* To do *
After locating the line with "sex \ race |" in the data that follows, return it and every later line exactly, up to and including the line with "## Individual identification".

[Stored data]
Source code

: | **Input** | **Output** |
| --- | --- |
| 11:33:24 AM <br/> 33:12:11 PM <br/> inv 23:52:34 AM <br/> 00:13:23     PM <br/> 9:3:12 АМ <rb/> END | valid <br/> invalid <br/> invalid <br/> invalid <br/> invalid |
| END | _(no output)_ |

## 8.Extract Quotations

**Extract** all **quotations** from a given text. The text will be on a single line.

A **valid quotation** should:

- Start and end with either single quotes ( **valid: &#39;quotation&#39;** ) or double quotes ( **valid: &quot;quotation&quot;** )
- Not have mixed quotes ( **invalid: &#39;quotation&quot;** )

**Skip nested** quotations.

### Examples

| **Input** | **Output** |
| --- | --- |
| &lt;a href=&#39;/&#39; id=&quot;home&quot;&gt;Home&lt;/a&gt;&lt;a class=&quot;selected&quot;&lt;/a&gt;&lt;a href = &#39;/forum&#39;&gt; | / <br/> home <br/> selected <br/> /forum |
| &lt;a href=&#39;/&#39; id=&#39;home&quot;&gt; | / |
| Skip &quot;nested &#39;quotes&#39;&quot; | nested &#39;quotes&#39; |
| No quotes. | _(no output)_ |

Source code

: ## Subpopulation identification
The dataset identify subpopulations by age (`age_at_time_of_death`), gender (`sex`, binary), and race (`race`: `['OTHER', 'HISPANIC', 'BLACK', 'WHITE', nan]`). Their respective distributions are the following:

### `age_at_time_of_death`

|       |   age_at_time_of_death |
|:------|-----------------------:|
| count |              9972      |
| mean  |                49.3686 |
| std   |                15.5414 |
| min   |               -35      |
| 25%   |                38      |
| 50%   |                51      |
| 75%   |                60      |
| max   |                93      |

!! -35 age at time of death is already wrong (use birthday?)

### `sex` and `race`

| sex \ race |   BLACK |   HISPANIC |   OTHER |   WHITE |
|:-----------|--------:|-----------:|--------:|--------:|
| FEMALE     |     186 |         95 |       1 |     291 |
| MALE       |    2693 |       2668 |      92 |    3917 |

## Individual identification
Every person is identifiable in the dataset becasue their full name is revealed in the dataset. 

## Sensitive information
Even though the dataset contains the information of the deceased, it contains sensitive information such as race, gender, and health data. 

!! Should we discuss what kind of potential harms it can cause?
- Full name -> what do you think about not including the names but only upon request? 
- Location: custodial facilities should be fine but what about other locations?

* Problem solution *
| sex \ race |   BLACK |   HISPANIC |   OTHER |   WHITE |
|:-----------|--------:|-----------:|--------:|--------:|
| FEMALE     |     186 |         95 |       1 |     291 |
| MALE       |    2693 |       2668 |      92 |    3917 |

## Individual identification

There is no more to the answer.